Dataset records:
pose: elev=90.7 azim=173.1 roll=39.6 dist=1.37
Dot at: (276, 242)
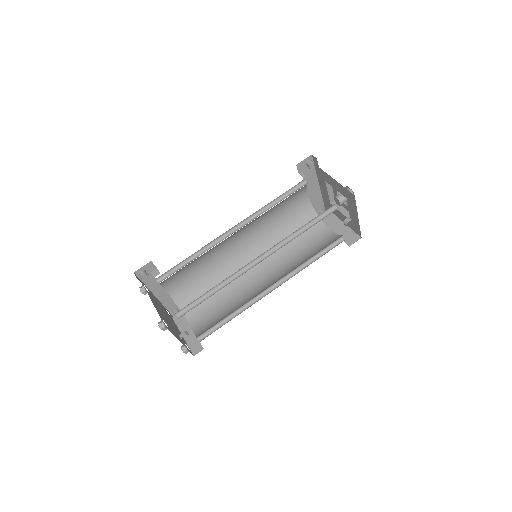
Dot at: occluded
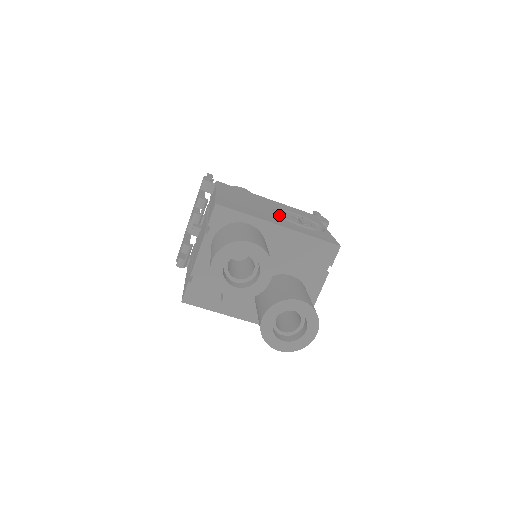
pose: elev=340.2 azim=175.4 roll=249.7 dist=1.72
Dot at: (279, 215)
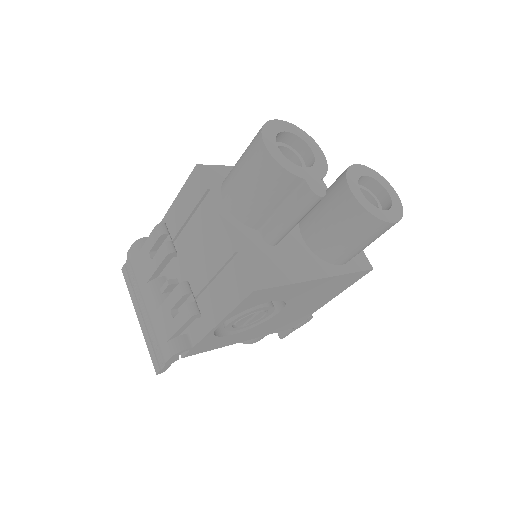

DIRECTIVE: How many lines of the records contain the string "azim"? Reply with the number alone.

EXERCISE SOLUTION: 2